**Collection entries**
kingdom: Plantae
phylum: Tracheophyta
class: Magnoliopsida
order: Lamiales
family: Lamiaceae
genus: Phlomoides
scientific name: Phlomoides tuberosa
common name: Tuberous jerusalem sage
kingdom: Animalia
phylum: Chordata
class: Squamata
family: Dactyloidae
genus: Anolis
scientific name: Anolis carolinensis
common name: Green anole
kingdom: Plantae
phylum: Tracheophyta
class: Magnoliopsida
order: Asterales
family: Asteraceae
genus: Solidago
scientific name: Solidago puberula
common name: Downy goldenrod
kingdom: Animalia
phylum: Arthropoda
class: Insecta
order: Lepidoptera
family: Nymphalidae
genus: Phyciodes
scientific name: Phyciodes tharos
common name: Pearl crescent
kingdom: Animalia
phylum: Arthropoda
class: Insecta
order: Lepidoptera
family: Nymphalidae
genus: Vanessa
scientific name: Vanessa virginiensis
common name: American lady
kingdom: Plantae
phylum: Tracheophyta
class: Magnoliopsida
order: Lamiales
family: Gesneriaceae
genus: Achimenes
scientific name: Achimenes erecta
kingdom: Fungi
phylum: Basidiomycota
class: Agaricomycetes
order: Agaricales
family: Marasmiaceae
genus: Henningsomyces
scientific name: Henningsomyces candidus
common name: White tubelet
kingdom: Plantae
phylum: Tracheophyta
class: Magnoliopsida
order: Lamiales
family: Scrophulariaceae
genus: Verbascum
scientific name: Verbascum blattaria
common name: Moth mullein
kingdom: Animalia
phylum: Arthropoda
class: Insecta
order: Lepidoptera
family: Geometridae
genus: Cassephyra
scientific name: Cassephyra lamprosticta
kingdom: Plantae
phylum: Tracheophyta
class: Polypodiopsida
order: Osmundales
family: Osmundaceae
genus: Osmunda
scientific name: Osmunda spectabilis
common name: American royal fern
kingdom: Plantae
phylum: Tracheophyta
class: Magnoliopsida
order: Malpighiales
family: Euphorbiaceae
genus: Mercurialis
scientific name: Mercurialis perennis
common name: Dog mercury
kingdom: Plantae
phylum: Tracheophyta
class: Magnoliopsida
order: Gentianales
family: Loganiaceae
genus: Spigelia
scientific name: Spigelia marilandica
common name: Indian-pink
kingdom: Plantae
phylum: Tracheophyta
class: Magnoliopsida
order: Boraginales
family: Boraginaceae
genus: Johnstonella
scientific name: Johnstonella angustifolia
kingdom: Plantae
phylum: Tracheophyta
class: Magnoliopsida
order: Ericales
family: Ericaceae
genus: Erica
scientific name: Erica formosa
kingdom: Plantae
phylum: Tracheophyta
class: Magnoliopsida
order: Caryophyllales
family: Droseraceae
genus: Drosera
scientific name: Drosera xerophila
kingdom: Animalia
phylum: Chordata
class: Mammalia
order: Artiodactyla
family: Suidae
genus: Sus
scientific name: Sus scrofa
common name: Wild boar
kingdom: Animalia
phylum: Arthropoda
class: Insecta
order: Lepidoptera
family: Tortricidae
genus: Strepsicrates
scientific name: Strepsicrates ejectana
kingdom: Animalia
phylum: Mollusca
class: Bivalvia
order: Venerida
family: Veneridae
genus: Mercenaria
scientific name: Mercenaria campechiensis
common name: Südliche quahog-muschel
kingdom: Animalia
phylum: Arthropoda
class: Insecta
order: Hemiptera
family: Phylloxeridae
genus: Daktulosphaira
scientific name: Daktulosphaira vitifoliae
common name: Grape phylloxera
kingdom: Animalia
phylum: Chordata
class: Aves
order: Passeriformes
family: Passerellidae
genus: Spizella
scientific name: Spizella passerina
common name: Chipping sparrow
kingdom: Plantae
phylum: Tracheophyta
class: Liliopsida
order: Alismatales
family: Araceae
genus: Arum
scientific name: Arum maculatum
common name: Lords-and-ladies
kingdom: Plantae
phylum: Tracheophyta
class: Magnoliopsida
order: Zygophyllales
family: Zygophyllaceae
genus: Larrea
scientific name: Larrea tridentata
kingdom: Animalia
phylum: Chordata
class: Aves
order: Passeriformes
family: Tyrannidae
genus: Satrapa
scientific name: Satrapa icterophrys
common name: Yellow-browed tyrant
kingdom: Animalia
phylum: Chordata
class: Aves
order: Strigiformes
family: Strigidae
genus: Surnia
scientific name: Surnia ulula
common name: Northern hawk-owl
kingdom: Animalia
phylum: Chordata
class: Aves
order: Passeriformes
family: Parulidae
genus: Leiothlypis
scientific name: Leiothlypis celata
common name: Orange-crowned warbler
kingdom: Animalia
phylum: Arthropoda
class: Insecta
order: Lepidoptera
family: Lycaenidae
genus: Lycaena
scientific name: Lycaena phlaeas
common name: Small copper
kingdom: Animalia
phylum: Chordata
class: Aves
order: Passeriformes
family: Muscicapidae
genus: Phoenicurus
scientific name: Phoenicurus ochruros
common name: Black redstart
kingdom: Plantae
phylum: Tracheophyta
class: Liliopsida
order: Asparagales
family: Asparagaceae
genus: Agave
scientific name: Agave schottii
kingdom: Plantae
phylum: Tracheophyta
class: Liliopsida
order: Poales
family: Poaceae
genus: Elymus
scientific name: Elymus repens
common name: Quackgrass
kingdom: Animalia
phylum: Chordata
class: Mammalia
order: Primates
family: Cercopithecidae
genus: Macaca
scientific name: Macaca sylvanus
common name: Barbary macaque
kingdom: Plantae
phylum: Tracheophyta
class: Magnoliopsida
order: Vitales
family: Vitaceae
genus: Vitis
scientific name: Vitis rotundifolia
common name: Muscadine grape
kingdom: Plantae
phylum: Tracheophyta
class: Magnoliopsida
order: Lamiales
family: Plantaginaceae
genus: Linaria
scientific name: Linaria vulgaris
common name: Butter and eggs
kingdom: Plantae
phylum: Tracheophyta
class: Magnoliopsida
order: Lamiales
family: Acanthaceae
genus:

**PROBLEM**
Can you reproduce every line of the data above, word for word and in the same order?

**IN RESPONSE**
kingdom: Plantae
phylum: Tracheophyta
class: Magnoliopsida
order: Lamiales
family: Lamiaceae
genus: Phlomoides
scientific name: Phlomoides tuberosa
common name: Tuberous jerusalem sage
kingdom: Animalia
phylum: Chordata
class: Squamata
family: Dactyloidae
genus: Anolis
scientific name: Anolis carolinensis
common name: Green anole
kingdom: Plantae
phylum: Tracheophyta
class: Magnoliopsida
order: Asterales
family: Asteraceae
genus: Solidago
scientific name: Solidago puberula
common name: Downy goldenrod
kingdom: Animalia
phylum: Arthropoda
class: Insecta
order: Lepidoptera
family: Nymphalidae
genus: Phyciodes
scientific name: Phyciodes tharos
common name: Pearl crescent
kingdom: Animalia
phylum: Arthropoda
class: Insecta
order: Lepidoptera
family: Nymphalidae
genus: Vanessa
scientific name: Vanessa virginiensis
common name: American lady
kingdom: Plantae
phylum: Tracheophyta
class: Magnoliopsida
order: Lamiales
family: Gesneriaceae
genus: Achimenes
scientific name: Achimenes erecta
kingdom: Fungi
phylum: Basidiomycota
class: Agaricomycetes
order: Agaricales
family: Marasmiaceae
genus: Henningsomyces
scientific name: Henningsomyces candidus
common name: White tubelet
kingdom: Plantae
phylum: Tracheophyta
class: Magnoliopsida
order: Lamiales
family: Scrophulariaceae
genus: Verbascum
scientific name: Verbascum blattaria
common name: Moth mullein
kingdom: Animalia
phylum: Arthropoda
class: Insecta
order: Lepidoptera
family: Geometridae
genus: Cassephyra
scientific name: Cassephyra lamprosticta
kingdom: Plantae
phylum: Tracheophyta
class: Polypodiopsida
order: Osmundales
family: Osmundaceae
genus: Osmunda
scientific name: Osmunda spectabilis
common name: American royal fern
kingdom: Plantae
phylum: Tracheophyta
class: Magnoliopsida
order: Malpighiales
family: Euphorbiaceae
genus: Mercurialis
scientific name: Mercurialis perennis
common name: Dog mercury
kingdom: Plantae
phylum: Tracheophyta
class: Magnoliopsida
order: Gentianales
family: Loganiaceae
genus: Spigelia
scientific name: Spigelia marilandica
common name: Indian-pink
kingdom: Plantae
phylum: Tracheophyta
class: Magnoliopsida
order: Boraginales
family: Boraginaceae
genus: Johnstonella
scientific name: Johnstonella angustifolia
kingdom: Plantae
phylum: Tracheophyta
class: Magnoliopsida
order: Ericales
family: Ericaceae
genus: Erica
scientific name: Erica formosa
kingdom: Plantae
phylum: Tracheophyta
class: Magnoliopsida
order: Caryophyllales
family: Droseraceae
genus: Drosera
scientific name: Drosera xerophila
kingdom: Animalia
phylum: Chordata
class: Mammalia
order: Artiodactyla
family: Suidae
genus: Sus
scientific name: Sus scrofa
common name: Wild boar
kingdom: Animalia
phylum: Arthropoda
class: Insecta
order: Lepidoptera
family: Tortricidae
genus: Strepsicrates
scientific name: Strepsicrates ejectana
kingdom: Animalia
phylum: Mollusca
class: Bivalvia
order: Venerida
family: Veneridae
genus: Mercenaria
scientific name: Mercenaria campechiensis
common name: Südliche quahog-muschel
kingdom: Animalia
phylum: Arthropoda
class: Insecta
order: Hemiptera
family: Phylloxeridae
genus: Daktulosphaira
scientific name: Daktulosphaira vitifoliae
common name: Grape phylloxera
kingdom: Animalia
phylum: Chordata
class: Aves
order: Passeriformes
family: Passerellidae
genus: Spizella
scientific name: Spizella passerina
common name: Chipping sparrow
kingdom: Plantae
phylum: Tracheophyta
class: Liliopsida
order: Alismatales
family: Araceae
genus: Arum
scientific name: Arum maculatum
common name: Lords-and-ladies
kingdom: Plantae
phylum: Tracheophyta
class: Magnoliopsida
order: Zygophyllales
family: Zygophyllaceae
genus: Larrea
scientific name: Larrea tridentata
kingdom: Animalia
phylum: Chordata
class: Aves
order: Passeriformes
family: Tyrannidae
genus: Satrapa
scientific name: Satrapa icterophrys
common name: Yellow-browed tyrant
kingdom: Animalia
phylum: Chordata
class: Aves
order: Strigiformes
family: Strigidae
genus: Surnia
scientific name: Surnia ulula
common name: Northern hawk-owl
kingdom: Animalia
phylum: Chordata
class: Aves
order: Passeriformes
family: Parulidae
genus: Leiothlypis
scientific name: Leiothlypis celata
common name: Orange-crowned warbler
kingdom: Animalia
phylum: Arthropoda
class: Insecta
order: Lepidoptera
family: Lycaenidae
genus: Lycaena
scientific name: Lycaena phlaeas
common name: Small copper
kingdom: Animalia
phylum: Chordata
class: Aves
order: Passeriformes
family: Muscicapidae
genus: Phoenicurus
scientific name: Phoenicurus ochruros
common name: Black redstart
kingdom: Plantae
phylum: Tracheophyta
class: Liliopsida
order: Asparagales
family: Asparagaceae
genus: Agave
scientific name: Agave schottii
kingdom: Plantae
phylum: Tracheophyta
class: Liliopsida
order: Poales
family: Poaceae
genus: Elymus
scientific name: Elymus repens
common name: Quackgrass
kingdom: Animalia
phylum: Chordata
class: Mammalia
order: Primates
family: Cercopithecidae
genus: Macaca
scientific name: Macaca sylvanus
common name: Barbary macaque
kingdom: Plantae
phylum: Tracheophyta
class: Magnoliopsida
order: Vitales
family: Vitaceae
genus: Vitis
scientific name: Vitis rotundifolia
common name: Muscadine grape
kingdom: Plantae
phylum: Tracheophyta
class: Magnoliopsida
order: Lamiales
family: Plantaginaceae
genus: Linaria
scientific name: Linaria vulgaris
common name: Butter and eggs
kingdom: Plantae
phylum: Tracheophyta
class: Magnoliopsida
order: Lamiales
family: Acanthaceae
genus:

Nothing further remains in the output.